I’m writing this on Election Day, November 5, 2024. The polls close in just a couple of hours. But no matter what happens, I firmly believe that the key to national survival is to fight political censorship and the social isolation that censorship is designed to create. This means developing a sense of real community with others and speaking openly, especially when there are blatant government attempts to shut down your speech.
Below is an example of how bad it can get. In the UK police approached a man silently praying, asking "what is the nature of your prayer?" They arrested him for silently praying about abortion about 50 yards away from an abortion clinic.
So we are only now learning that if we don't speak openly about problems, we cannot solve them, and the problems just keep getting worse, like being confronted with literal thought police. This was unthinkable just a decade ago.
But in my Federalist piece yesterday I emphasize the good news: that there is an awakening among Americans that we must push back against the blatant attacks on free speech.
“It’s starting to dawn on Americans that our loneliness epidemic is largely the result of a manipulative propaganda-censorship machine that keeps us from talking to one another. We’re catching on that isolation is not only unnatural and dangerous to survival, but isolation is manufactured through attacks on free speech.”
The unity party under Trump/Vance/Gabbard/Kennedy/Musk/Shanahan promises to protect the First Amendment. But the anti-speech coalition under Harris/Walz/Obama/Cheney/Clinton/Kerry promises to impose censorship and even criminalize speech under the ridiculous guise of protecting us from “misinformation or disinformation.”

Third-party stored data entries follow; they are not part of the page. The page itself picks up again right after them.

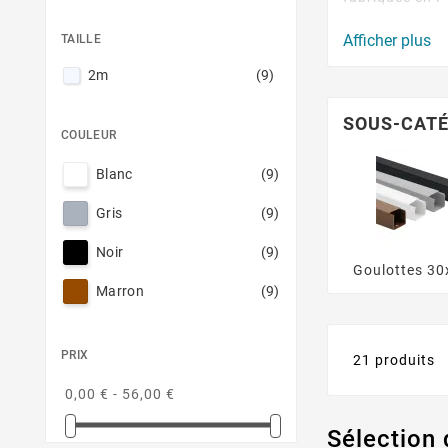
couleur pour s
Afficher plus
TAILLE
câbles de mani
que les écrase
2m
(9)
accident causé
disgracieux et
SOUS-CATÉ
COULEUR
permet de rang
Blanc
(9)
Gris
(9)
Noir
(9)
Goulottes 3
Marron
(9)
PRIX
21 produits
0,00 € - 56,00 €
Sélection 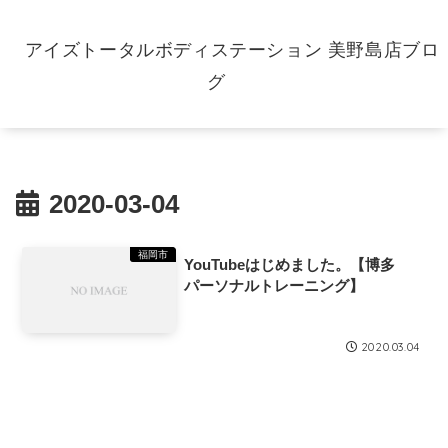
アイズトータルボディステーション 美野島店ブロ
グ
2020-03-04
福岡市
YouTubeはじめました。【博多
パーソナルトレーニング】
2020.03.04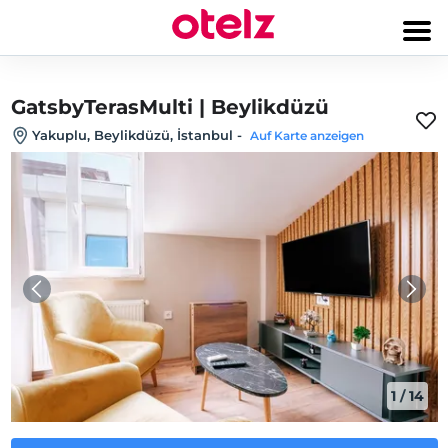
GatsbyTerasMulti | Beylikdüzü
Yakuplu, Beylikdüzü, İstanbul
-
Auf Karte anzeigen
1
/
14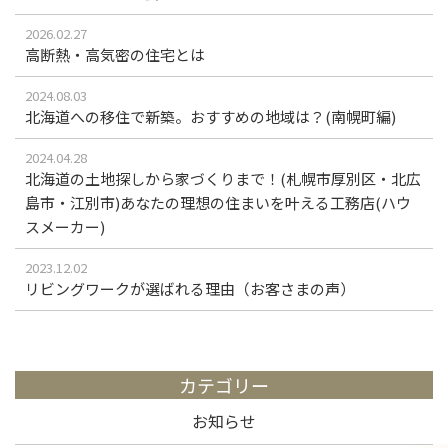
2026.02.27
高断熱・高気密の住宅とは
2024.08.03
北海道への移住で新築。おすすめの地域は？(南幌町編)
2024.04.28
北海道の土地探しから家づくりまで！(札幌市厚別区・北広
島市・江別市)あなたの理想の住まいを叶える工務店(ハウ
スメーカー)
2023.12.02
リビングワークが選ばれる理由（お客さまの声）
カテゴリー
お知らせ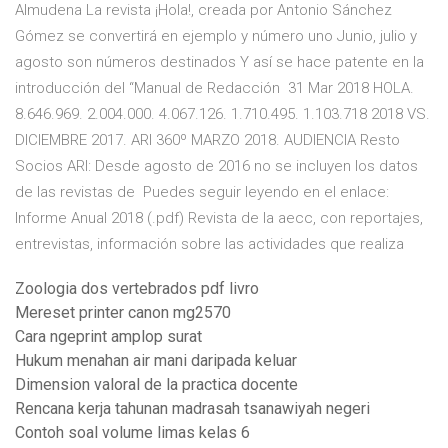
Almudena La revista ¡Hola!, creada por Antonio Sánchez
Gómez se convertirá en ejemplo y número uno Junio, julio y
agosto son números destinados Y así se hace patente en la
introducción del “Manual de Redacción 31 Mar 2018 HOLA.
8.646.969. 2.004.000. 4.067.126. 1.710.495. 1.103.718 2018 VS.
DICIEMBRE 2017. ARI 360º MARZO 2018. AUDIENCIA Resto
Socios ARI: Desde agosto de 2016 no se incluyen los datos
de las revistas de Puedes seguir leyendo en el enlace:
Informe Anual 2018 (.pdf) Revista de la aecc, con reportajes,
entrevistas, información sobre las actividades que realiza
Zoologia dos vertebrados pdf livro
Mereset printer canon mg2570
Cara ngeprint amplop surat
Hukum menahan air mani daripada keluar
Dimension valoral de la practica docente
Rencana kerja tahunan madrasah tsanawiyah negeri
Contoh soal volume limas kelas 6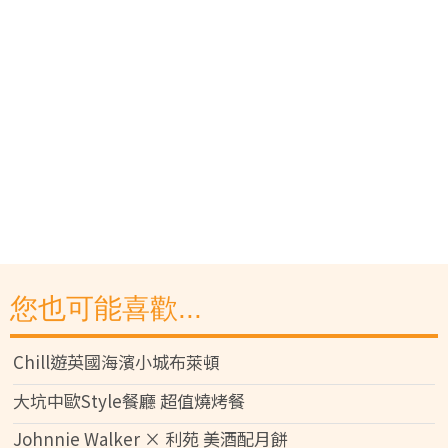
您也可能喜歡...
Chill遊英國海濱小城布萊頓
大坑中歐Style餐廳 超值燒烤餐
Johnnie Walker × 利苑 美酒配月餅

In the latter case, fighting censorship and speaking up will seem a lot harder. But we must do it! In either case, more Americans must gather together with the express purpose of learning how we even got to this point. We should learn how tyrants always use the natural human fear of ostracism to induce us to self-censor.
I call this process the weaponization of loneliness, which is the whole basis of political correctness. We cannot give in to it because that only tightens the noose around us, isolating us further.
So how do we learn about that process and build the courage to speak out? My book club is designed as one model to help people learn about the processes and patterns of weaponized loneliness and to build resistance to it. The idea is to gather with three or four trusted friend and acquaintances, maybe more or maybe just one or two.
If such groups increase, they can be a force multiplier in society so that ideas ripple outward, something the anti-communist freedom fighter Vaclav Havel explains in his 1978 essay “The Power of the Powerless.”
So, no matter what happens with this election in the days or weeks or months or years ahead, we must keep speaking openly and throwing wrenches into the machinery of loneliness.